The most frequent mistake that people make is to misuse damping layers. 

Remember – these need to be very securely attached to panels that would otherwise vibrate. Therefore, using barrier layers on the inside of door trims is to waste the material – the door trim is unlikely to be transmitting sound through its vibration. 

Damping layers that are simply placed on floors or other panels will also be much less effective – the damping material must be securely attached over all its surface area. This can be achieved by using a contact adhesive (some sheets are self-adhesive) and by using a roller on the sheet so that it conforms to the contours of the panel. 

Summary

Preventing airborne noise transmission to the cabin - close any openings through which the noise could pass.

Preventing airborne noise reflections within the cabin - replace hard reflective surfaces with acoustically soft surfaces.

Preventing airborne noise reflections in the engine bay - fit an underbonnet sound insulator

Preventing structure-borne vibration - add heavy, damping material layers to those panels that vibrate.

Preventing structure-borne noise being communicated with the cabin - place a barrier between these panels and the cabin space.

Sources of noise

When people think of noise sources in cars, most consider engine noise and road noise. But aerodynamic noise can be a considerable contributor.

Drive along at 100 km/h and place the car in neutral. Does all the noise go away? No! In fact, at speed, most vehicle noise is not engine noise but instead noise caused by tyres and aerodynamic air flows.

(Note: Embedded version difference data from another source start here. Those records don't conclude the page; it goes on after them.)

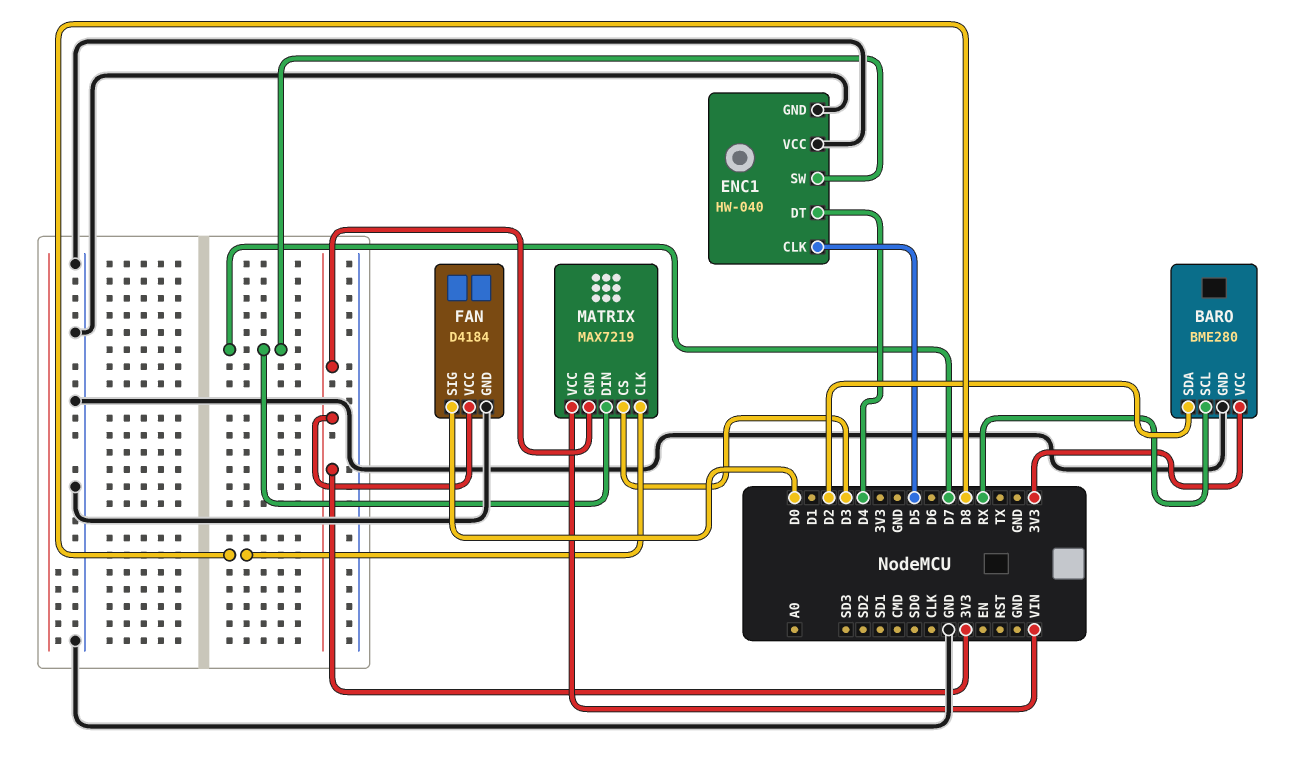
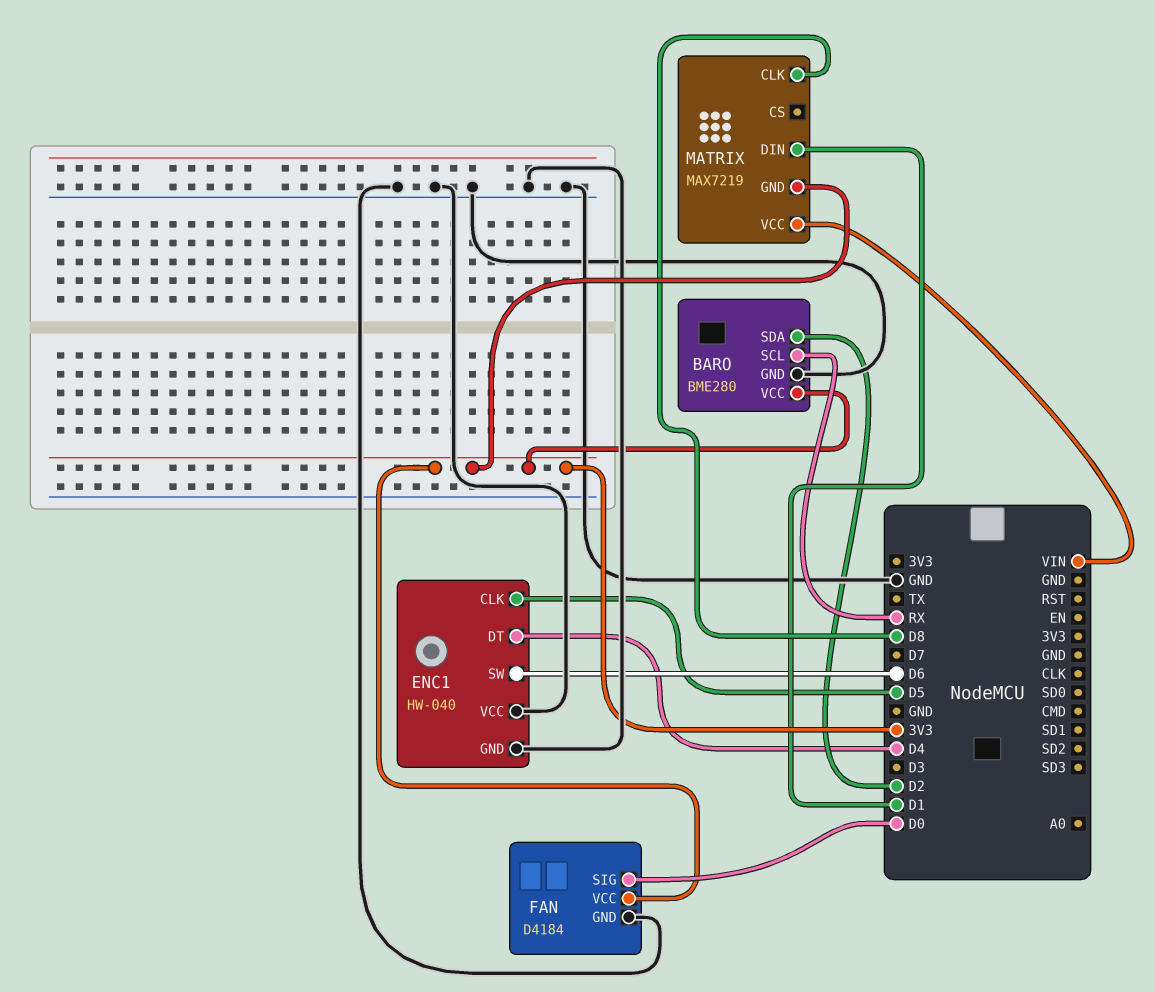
ENC1 pin SW: D7 -> D6
MATRIX pin CS: D3 -> none
MATRIX pin DIN: D7 -> D1

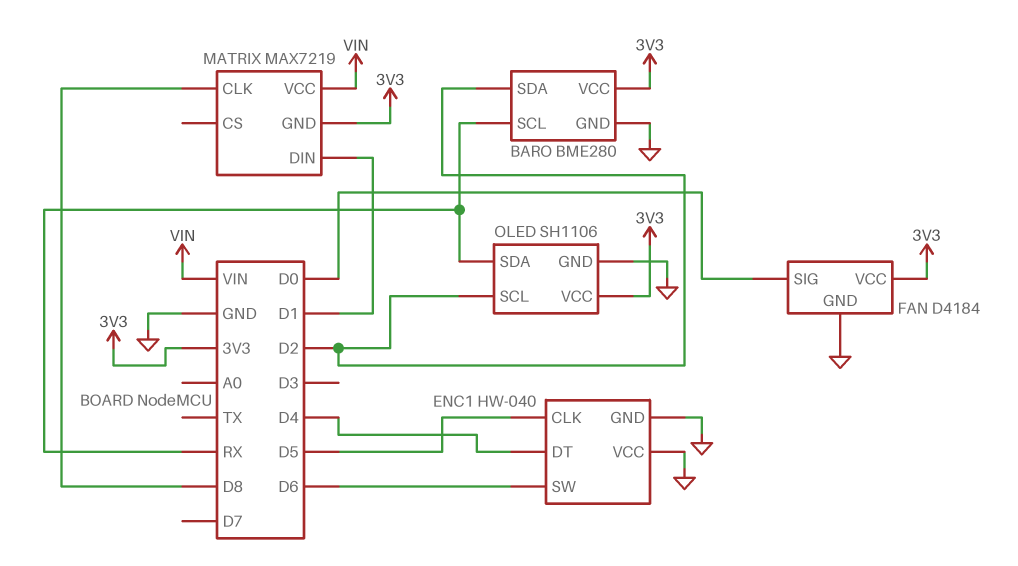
OLED: none -> SH1106
OLED pin GND: none -> GND
OLED pin SCL: none -> D2
OLED pin SDA: none -> RX
OLED pin VCC: none -> 3V3

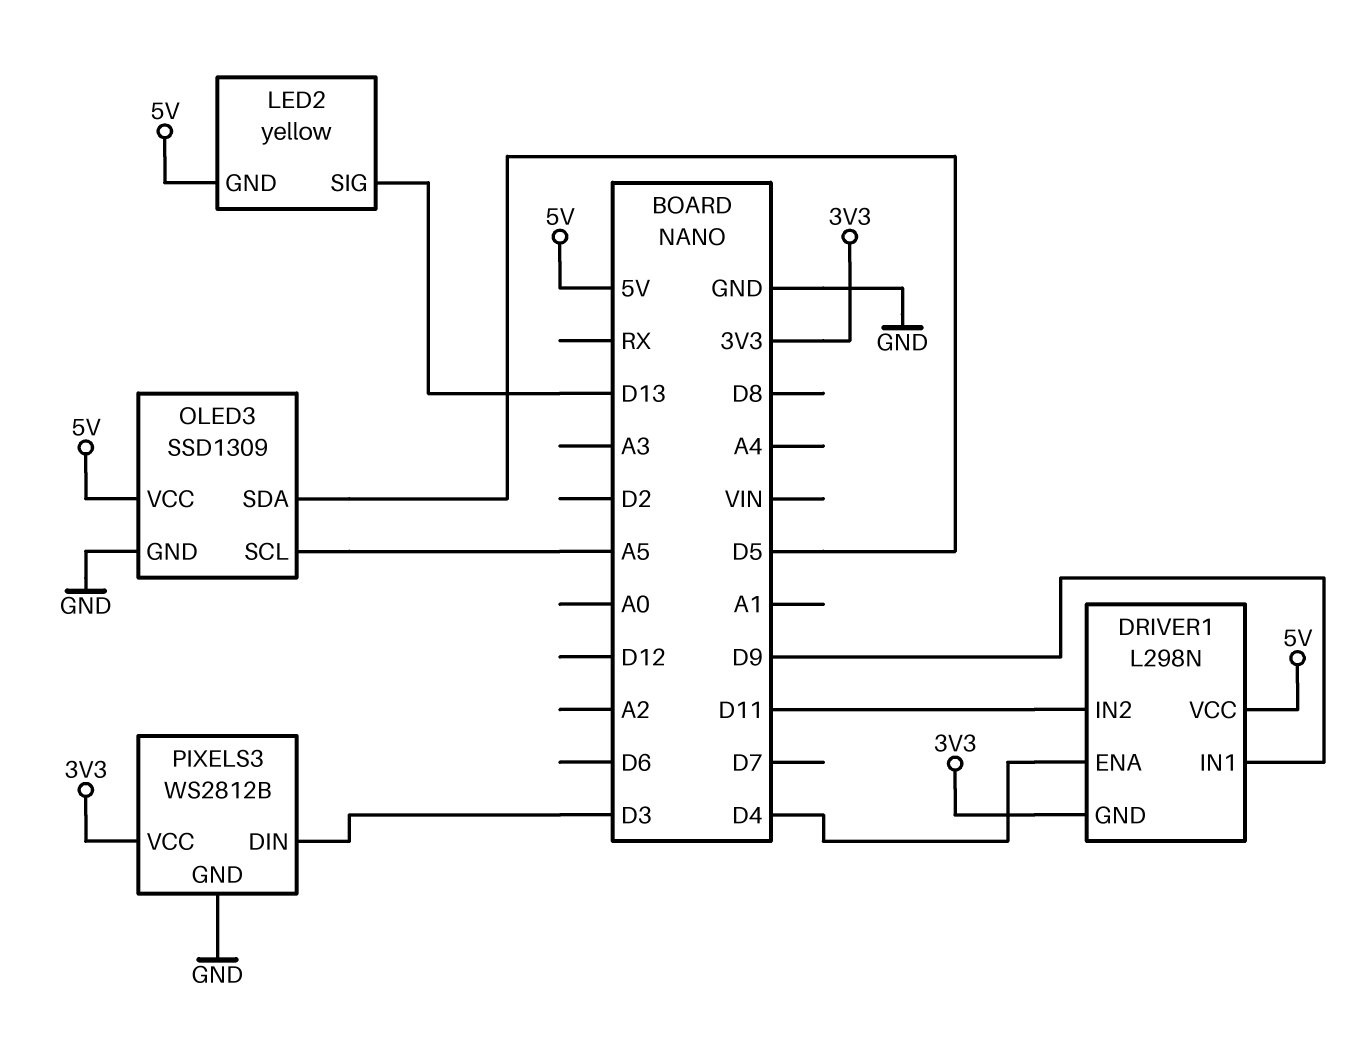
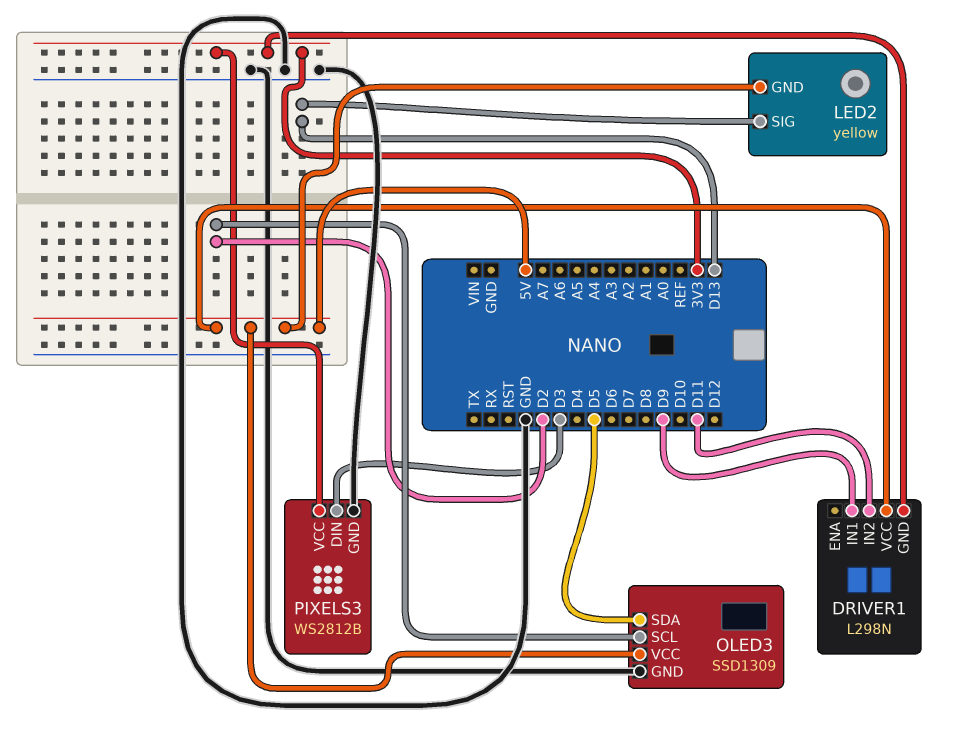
DRIVER1 pin ENA: D4 -> none
OLED3 pin SCL: A5 -> D2

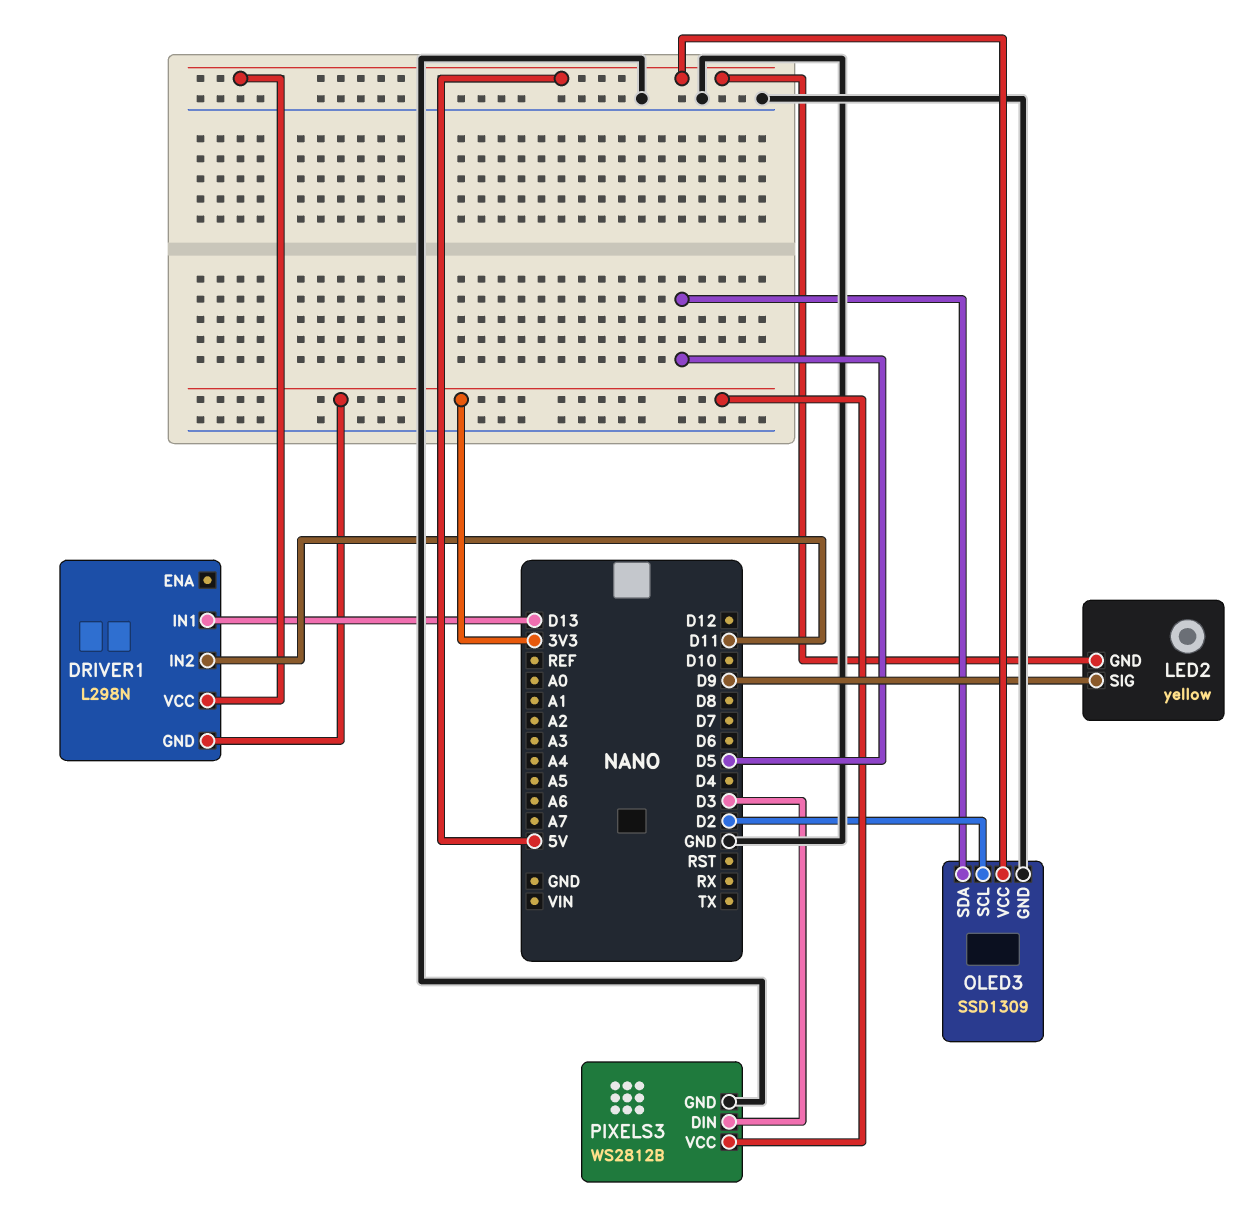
DRIVER1 pin IN1: D9 -> D13
LED2 pin SIG: D13 -> D9

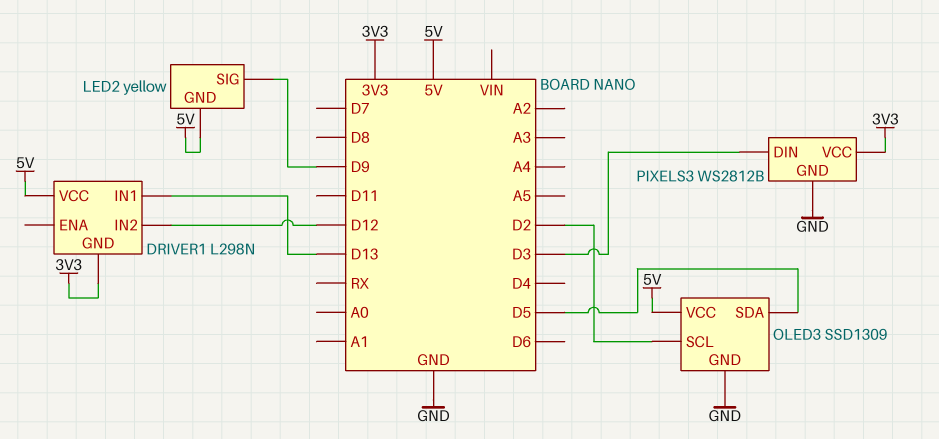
DRIVER1 pin IN2: D11 -> D12

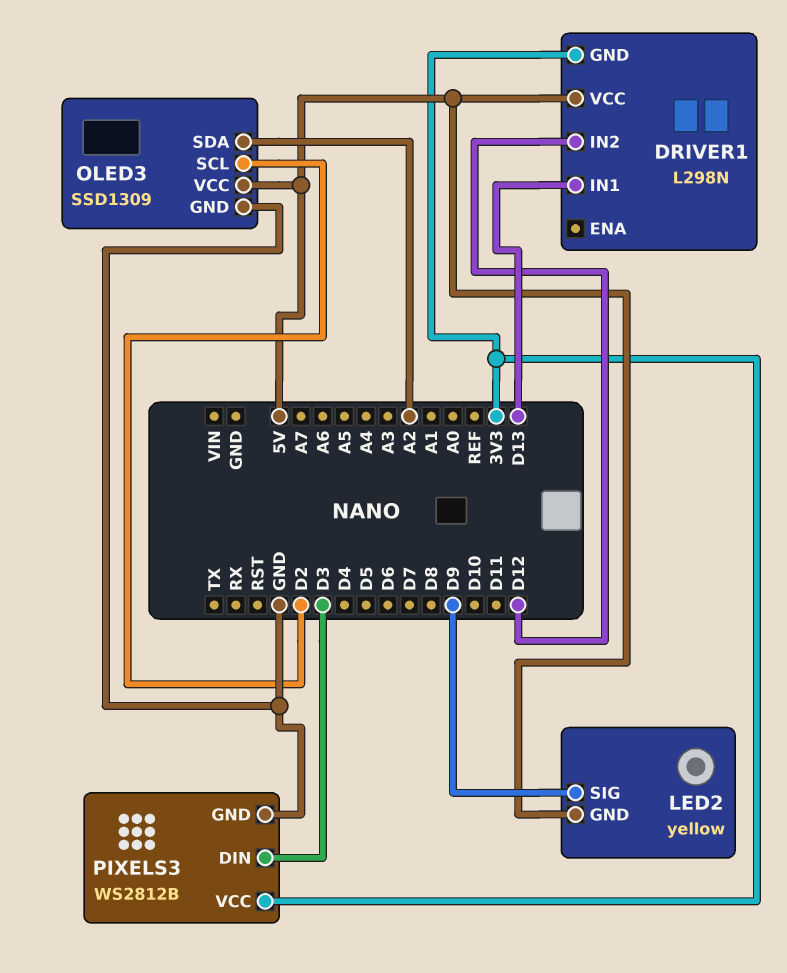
OLED3 pin SDA: D5 -> A2

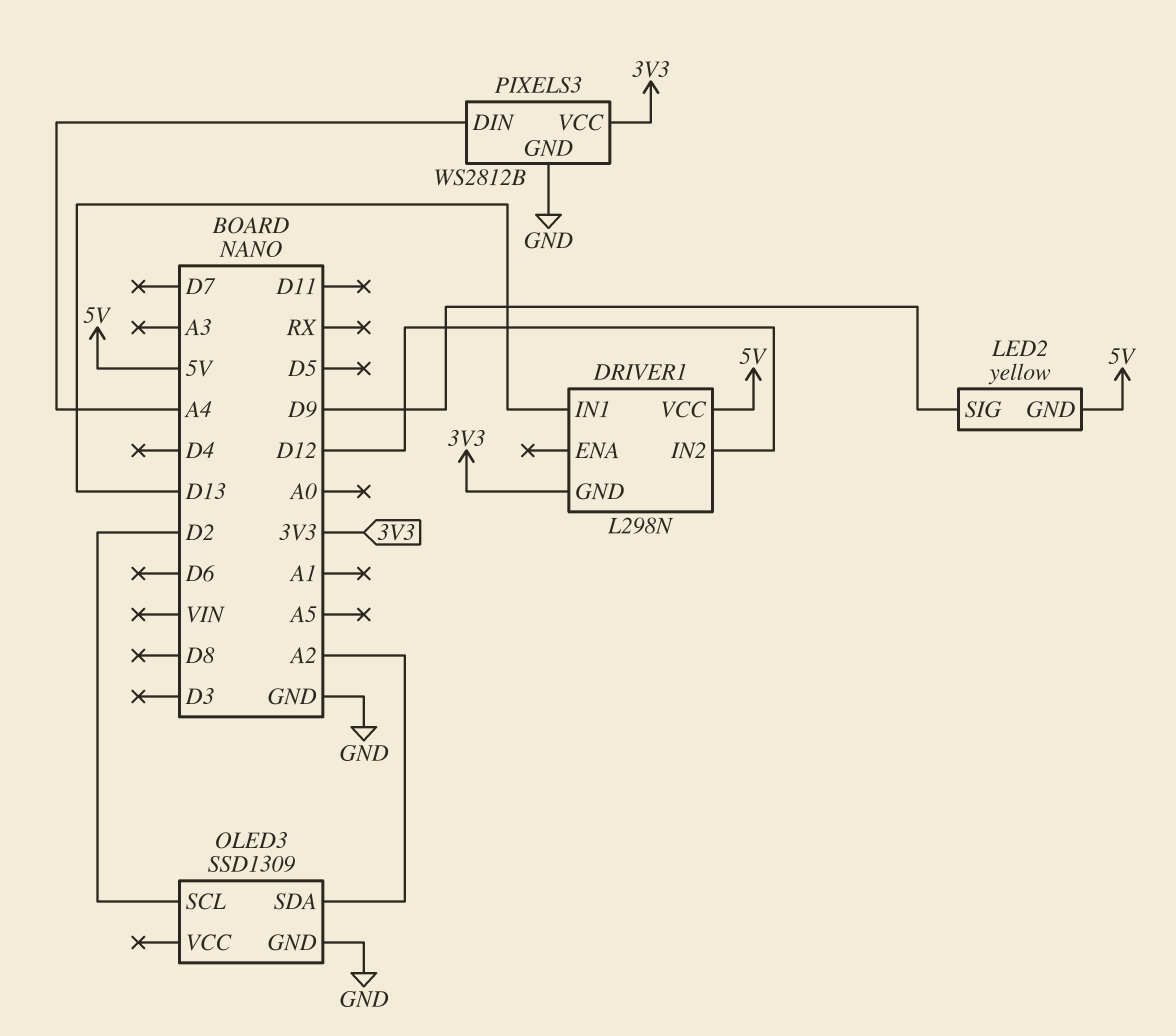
OLED3 pin VCC: 5V -> none
PIXELS3 pin DIN: D3 -> A4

Aerodynamic noise is not just high-pitched whistles and rustles - it can be loud, low frequency noise of the sort that most people think is coming from the tyres. But does the source matter? - after all, noise is noise. It matters because any large resonant panel, no matter what its location, should be damped and/or weighted. 

For example, the roof panel is exposed to aerodynamic flows over its outer surface and this can excite it. The same applies to the floor panel. The roof and floor should therefore have damping panels attached to them - even though it initially appears that they would not be the source of any low frequency noise.